A useful, if over-hyped, wheelman in real life, ‘The Cooler King’ never competed in the 24 Hours. He did, however, make the movie Le Mans which gave rise to an upsurge of interest in the great race. Roping in a roll-call of big name drivers to realise his vision, both Derek Bell and David Piper were involved in terrible accidents during staged sequences: the former received facial burns, the latter lost a leg. Poorly received on its release in 1971, the movie has nonetheless become required viewing for all race lovers and few real-life drivers have ever been as compelling as McQueen’s Porsche-driving hero ‘Michael Delaney’.

AutoFact: McQueen famously finished second in the 1970 Sebring 12 Hours, but his co-driver Peter Revson did most of the driving.

Chris Lawrence

This prolific racer and engineer pulled off an improbable class win in the 1962 Le Mans 24 Hours aboard his self-prepared Morgan. A year earlier, the event organisers had thrown out his application on the grounds that his car was ‘too old’ and ‘not in keeping with the spirit of the race’. It later transpired that Triumph’s competition manager had used his influence to get the application overturned as he didn’t want competition from Lawrence’s Triumph-engined roadster.
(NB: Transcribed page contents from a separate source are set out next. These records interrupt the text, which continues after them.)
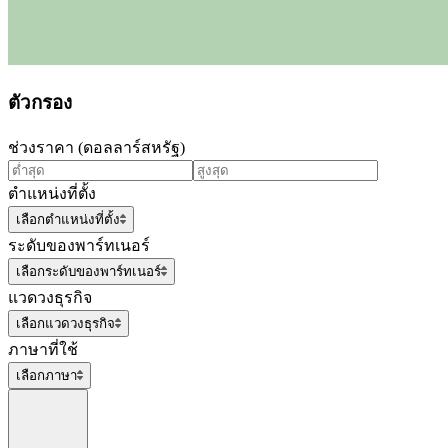
ตัวกรอง
ช่วงราคา (ดอลลาร์สหรัฐ)
ตำแหน่งที่ตั้ง
เลือกตำแหน่งที่ตั้ง
ระดับของพาร์ทเนอร์
เลือกระดับของพาร์ทเนอร์
แวดวงธุรกิจ
เลือกแวดวงธุรกิจ
ภาษาที่ใช้
เลือกภาษา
For 1962, Lawrence persuaded Morgan to back him as a ‘works’ entrant and his bid was finally accepted. It would take a further 47 years before Morgan would win again at international level.

AutoFact: Lawrence later engineered the Morgan Aero 8 production car.

Luigi Chinetti

A pre-war sportscar great, Chinetti won Le Mans in 1932 and ’34 for Alfa Romeo. After gaining American citizenship, he became Ferrari’s US concessionaire and also claimed the Maranello firm’s first 24 Hours win in 1949 aboard a 166 roadster. Nominally sharing with Lord Selsdon, he drove for 23 1/2 hours. After retiring as a driver, he fielded cars under the North American Racing Team (NART) banner for a roll-call of aces. As a team owner, Chinetti would claim Ferrari’s last outright victory at la Sarthe in 1965 with Masten Gregory and Jochen Rindt taking a surprise win in an aging 250LM.
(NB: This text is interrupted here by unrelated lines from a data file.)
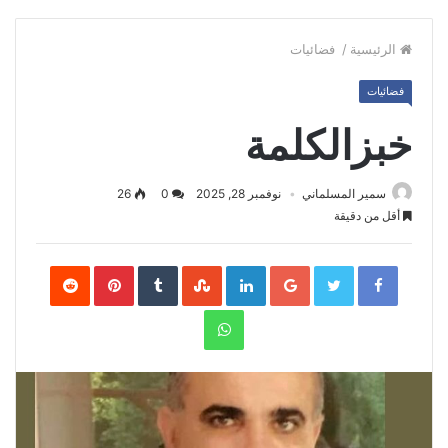
الرئيسية
/
فضائيات
فضائيات
خبزالكلمة
سمير المسلماني
نوفمبر 28, 2025
0
26
أقل من دقيقة
Pinterest
LinkedIn
Google+
Twitter
Facebook
WhatsApp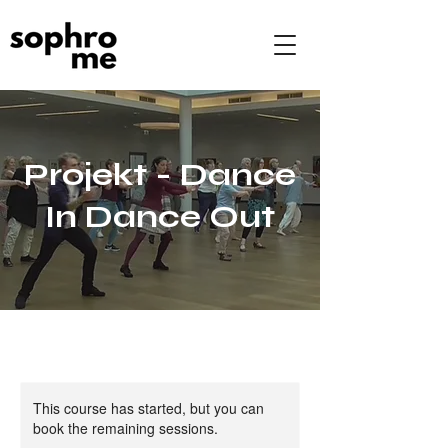
Projekt - Dance
In Dance Out
This course has started, but you can
book the remaining sessions.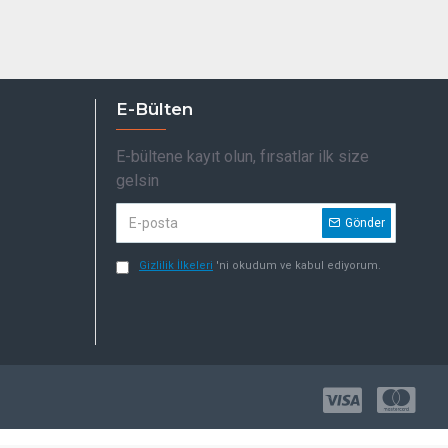
E-Bülten
E-bültene kayıt olun, fırsatlar ilk size
gelsin
Gönder
Gizlilik İlkeleri
'ni okudum ve kabul ediyorum.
AutoFact: Chinetti was also a two-time winner of the Spa 24 Hours (1933 and 1949).

Paul Newman

Unlike arch-rival McQueen, Newman competed in the 24 Hours. Famously discovering a passion for motorsport after making race flick Winning in 1969, he began competing while already the wrong side of 40. What’s more, he was a natural, winning several Sports Car Club of America titles. Keen to participate at international level, he completed the distance in the 1979 running of the 24 Hours aboard a Porsche 935. Teamed up with Rolf Stommelen and the car’s owner Dick Barbour, he placed second overall. And this despite the paparazzi blocking his way in pit stops which caused him to lose valuable time.

AutoFact: Newman hated the attention and never raced in the 24 Hours again.